Democrats lock Republicans out of committee room

Rep. Edolphus Towns (D-N.Y.) locked Republicans out of the House Oversight and Government Reform Committee room to keep them from meeting when Democrats aren’t present.

Towns’ action came after repeated public ridicule from the leading Republican on the committee, Rep. Darrell Issa (R-Calif.), over Towns’s failure to launch an investigation into Countrywide Mortgage’s reported sweetheart deals to VIPs.


For months Towns has refused Republican requests to subpoena records in the case. Last Thursday Committee Republicans, led by Issa, were poised to force an open vote on the subpoenas at a Committee mark-up meeting. The mark-up was abruptly canceled. Only Republicans showed up while Democrats chairs remained empty.

Republicans charged that Towns canceled the meeting to avoid the subpoena vote. Democrats first claimed the mark-up was canceled due to a conflict with the Financial Services Committee. Later they said it was abandoned after a disagreement among Democratic members on whether to subpoena records on the mortgage industry’s political contributions to Republicans.

A GOP committee staffer captured video of Democrats leaving their separate meeting in private chambers after the mark-up was supposed to have begun. He spliced the video to other footage of the Democrats’ empty chairs at the hearing room, set it to the tune of “Hit the Road, Jack” and posted it on the Oversight and Government Reform Committee’s minority webpage, where it remained as of press time.

Towns’s staffers told Republicans they were not happy about the presence of the video camera in the hearing room when they were not present.
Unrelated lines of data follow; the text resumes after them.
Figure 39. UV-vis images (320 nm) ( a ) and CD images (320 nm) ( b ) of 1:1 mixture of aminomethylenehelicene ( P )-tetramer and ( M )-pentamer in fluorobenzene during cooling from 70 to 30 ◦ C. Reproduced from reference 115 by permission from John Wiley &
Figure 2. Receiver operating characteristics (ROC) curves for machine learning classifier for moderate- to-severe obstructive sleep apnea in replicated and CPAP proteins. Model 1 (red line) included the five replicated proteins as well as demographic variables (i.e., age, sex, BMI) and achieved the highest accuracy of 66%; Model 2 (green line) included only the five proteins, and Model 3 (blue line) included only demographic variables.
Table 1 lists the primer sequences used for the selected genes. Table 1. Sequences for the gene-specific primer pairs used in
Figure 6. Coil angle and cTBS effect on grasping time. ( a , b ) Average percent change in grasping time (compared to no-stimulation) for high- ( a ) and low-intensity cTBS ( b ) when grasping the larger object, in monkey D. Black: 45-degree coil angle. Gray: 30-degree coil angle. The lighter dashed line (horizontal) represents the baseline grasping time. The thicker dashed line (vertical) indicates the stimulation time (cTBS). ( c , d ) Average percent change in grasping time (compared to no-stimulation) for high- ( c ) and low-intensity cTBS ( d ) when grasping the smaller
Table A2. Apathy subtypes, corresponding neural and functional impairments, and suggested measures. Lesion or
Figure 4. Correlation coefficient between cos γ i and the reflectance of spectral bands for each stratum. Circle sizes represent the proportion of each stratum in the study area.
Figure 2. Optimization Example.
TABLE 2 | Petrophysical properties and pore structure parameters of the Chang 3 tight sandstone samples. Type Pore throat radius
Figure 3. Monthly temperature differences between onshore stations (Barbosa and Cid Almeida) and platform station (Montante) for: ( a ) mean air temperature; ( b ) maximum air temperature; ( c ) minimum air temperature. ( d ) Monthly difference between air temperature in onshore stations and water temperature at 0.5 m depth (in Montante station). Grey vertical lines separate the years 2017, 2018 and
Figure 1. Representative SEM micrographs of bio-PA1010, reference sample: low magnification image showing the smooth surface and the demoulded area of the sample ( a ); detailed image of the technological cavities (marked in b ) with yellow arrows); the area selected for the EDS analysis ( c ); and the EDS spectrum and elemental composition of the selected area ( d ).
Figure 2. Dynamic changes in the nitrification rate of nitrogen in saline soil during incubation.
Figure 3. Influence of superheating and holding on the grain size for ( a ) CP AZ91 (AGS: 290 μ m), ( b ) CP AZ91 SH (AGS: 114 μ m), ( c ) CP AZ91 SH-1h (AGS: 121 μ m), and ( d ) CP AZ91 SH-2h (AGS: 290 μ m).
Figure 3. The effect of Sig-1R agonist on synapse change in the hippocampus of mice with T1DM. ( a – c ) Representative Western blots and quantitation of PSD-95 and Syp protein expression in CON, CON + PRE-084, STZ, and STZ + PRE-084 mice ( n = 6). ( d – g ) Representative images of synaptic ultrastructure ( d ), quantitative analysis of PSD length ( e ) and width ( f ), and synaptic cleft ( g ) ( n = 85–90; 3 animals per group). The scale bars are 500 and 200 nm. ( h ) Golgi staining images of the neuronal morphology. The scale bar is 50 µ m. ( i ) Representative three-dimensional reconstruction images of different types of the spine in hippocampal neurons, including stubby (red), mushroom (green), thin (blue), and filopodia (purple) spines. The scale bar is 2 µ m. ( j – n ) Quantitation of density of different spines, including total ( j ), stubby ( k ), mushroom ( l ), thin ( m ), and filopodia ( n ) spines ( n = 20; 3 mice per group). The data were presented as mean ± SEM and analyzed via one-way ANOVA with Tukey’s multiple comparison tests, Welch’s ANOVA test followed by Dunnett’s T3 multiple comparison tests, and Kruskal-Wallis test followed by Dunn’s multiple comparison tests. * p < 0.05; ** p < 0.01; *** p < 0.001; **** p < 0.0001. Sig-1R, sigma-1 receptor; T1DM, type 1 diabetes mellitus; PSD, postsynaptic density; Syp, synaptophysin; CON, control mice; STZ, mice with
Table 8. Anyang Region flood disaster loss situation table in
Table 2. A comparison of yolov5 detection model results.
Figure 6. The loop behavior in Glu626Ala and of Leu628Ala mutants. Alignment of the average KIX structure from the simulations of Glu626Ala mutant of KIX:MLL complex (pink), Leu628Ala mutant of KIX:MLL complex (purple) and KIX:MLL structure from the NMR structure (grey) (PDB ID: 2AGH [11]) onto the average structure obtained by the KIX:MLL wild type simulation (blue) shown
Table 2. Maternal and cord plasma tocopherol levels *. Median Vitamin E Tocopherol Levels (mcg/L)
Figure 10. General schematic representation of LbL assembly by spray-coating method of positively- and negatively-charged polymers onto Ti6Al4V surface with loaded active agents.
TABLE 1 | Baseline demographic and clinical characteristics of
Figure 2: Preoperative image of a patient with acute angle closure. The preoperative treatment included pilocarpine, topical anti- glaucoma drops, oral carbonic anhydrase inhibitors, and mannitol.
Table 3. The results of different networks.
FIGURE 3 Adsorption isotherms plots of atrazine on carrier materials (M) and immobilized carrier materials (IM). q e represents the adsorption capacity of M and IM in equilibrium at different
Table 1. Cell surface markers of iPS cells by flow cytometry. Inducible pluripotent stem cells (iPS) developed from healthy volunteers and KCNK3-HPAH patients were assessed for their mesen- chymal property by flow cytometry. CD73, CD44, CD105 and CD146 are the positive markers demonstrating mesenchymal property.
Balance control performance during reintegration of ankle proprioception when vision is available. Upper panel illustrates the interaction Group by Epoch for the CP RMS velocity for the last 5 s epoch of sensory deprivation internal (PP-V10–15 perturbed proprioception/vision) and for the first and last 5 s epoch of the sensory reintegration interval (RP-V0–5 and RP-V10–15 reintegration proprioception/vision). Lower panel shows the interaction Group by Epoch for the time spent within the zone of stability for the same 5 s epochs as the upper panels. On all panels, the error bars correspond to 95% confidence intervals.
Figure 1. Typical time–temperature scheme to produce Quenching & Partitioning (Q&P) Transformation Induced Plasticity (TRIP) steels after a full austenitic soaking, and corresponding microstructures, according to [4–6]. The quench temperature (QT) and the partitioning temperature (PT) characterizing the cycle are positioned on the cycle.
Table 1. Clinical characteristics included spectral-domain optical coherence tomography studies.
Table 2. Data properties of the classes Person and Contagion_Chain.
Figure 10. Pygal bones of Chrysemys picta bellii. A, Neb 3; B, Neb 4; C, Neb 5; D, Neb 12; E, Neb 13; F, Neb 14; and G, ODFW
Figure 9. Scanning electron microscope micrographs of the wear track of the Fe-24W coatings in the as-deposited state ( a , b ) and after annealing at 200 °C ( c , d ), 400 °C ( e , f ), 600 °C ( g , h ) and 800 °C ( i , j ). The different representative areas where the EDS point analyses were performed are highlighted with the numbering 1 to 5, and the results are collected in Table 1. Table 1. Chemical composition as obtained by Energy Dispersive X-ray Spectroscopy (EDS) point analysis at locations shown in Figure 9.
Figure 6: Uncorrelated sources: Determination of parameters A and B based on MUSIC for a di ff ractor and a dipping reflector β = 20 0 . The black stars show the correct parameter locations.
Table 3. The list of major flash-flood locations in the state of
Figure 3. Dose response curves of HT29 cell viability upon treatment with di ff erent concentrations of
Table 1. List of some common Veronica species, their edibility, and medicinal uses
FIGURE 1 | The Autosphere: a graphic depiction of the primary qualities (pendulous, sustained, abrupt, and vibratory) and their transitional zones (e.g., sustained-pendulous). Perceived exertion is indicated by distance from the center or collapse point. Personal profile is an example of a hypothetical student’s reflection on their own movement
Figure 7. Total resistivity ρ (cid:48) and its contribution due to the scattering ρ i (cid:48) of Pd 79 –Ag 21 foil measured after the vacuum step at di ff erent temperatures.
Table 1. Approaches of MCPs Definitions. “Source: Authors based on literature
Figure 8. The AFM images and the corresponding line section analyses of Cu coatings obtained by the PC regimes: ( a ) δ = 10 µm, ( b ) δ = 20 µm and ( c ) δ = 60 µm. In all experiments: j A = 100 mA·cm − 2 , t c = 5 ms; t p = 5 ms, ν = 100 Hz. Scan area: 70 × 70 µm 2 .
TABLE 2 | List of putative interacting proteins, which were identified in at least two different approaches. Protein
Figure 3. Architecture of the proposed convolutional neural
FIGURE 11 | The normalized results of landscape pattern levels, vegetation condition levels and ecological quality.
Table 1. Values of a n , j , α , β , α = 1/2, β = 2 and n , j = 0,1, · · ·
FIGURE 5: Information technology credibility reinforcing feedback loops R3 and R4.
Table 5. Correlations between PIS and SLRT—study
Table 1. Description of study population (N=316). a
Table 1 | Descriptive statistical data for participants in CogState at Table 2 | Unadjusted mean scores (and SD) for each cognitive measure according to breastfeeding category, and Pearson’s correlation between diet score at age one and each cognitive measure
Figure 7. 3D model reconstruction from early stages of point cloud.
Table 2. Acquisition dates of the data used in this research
Issa’s spokesman said the Democrats readily acknowledged to Republicans that they changed the locks in retaliation to the videotape of the Democrats’ absence from the business meeting even though committee rules allow meetings to be taped.

"It's not surprising that they would choose to retaliate given the embarrassment we caused by catching them in a lie on tape,” said Issa spokesman Kurt Bardella. “If only they
would use their creative energy to do some actual oversight rather than resorting to immature tactics, but I guess we're getting some insight into what lengths they'll go to avoid addressing the Countrywide VIP issue."

Towns’s office said in a statement the locks were changed on Republicans "because they don't know how to behave." As for the video the GOP made, Towns's office pointed out: "The minority is using taxpayer dollars to make these campaign style videos." 

Bardella replied: "It's also those same taxpayer dollars that paid for them to sit in a room while they came up with an excuse to cancel the mark-up -- what exactly do they do all day?"

The partisan sniping recalls a similarly bitter name-calling match between House Republicans and Democrats on the Ways and Means Committee in 2003 when Republicans controlled the majority and former Rep. Bill Thomas (R-Calif.) chaired the panel. The episode ended in Thomas, known for his acerbic tongue, summoning the Capitol Police to evict an outraged gaggle of Democratic colleagues from a library in the Longworth House office building.

The committee had convened that morning to consider a bipartisan bill that would revise the nation's pension and retirement-saving system.

Democrats objected when Thomas brought up a 90-page substitute measure that had been released shortly before midnight the night before. Democrats said they needed more time to read it. Thomas disagreed.

In response, Democrats objected to a normally perfunctory motion to dispense with the reading of the dense legislation. A clerk obligingly began reading it line by line.

Democrats departed to a library just off the main hearing room, leaving only Rep. Fortney "Pete" Stark (D-Calif.) to prevent the Republicans from obtaining unanimous consent to skip the reading. After a few minutes, Thomas asked again for the unanimous consent, and instantly brought down his gavel. Stark told reporters he had objected, but Thomas had replied, "You're too late."

Even before Thomas gaveled the reading to an end, he had directed staff to call the Capitol Police to remove the Democrats form the library.

Countrywide, now owned by Bank of America, was reported to have given VIP loans and treatment to lawmakers and officials at the federal and local level who were in a position to influence policy affecting the mortgage giant. Issa has repeatedly reminded Committee Democrats that Bank of America officials had said they would turn over records on the VIP program – but only in response to a subpoena.

Towns, who received a mortgage loan from Countrywide but insists he was not part of the VIP program, has said he declined to launch an investigation because he does not want to interfere with an ongoing Justice Department probe into the matter.

-- This article was updated at 6:59 p.m. and at 7:44 a.m.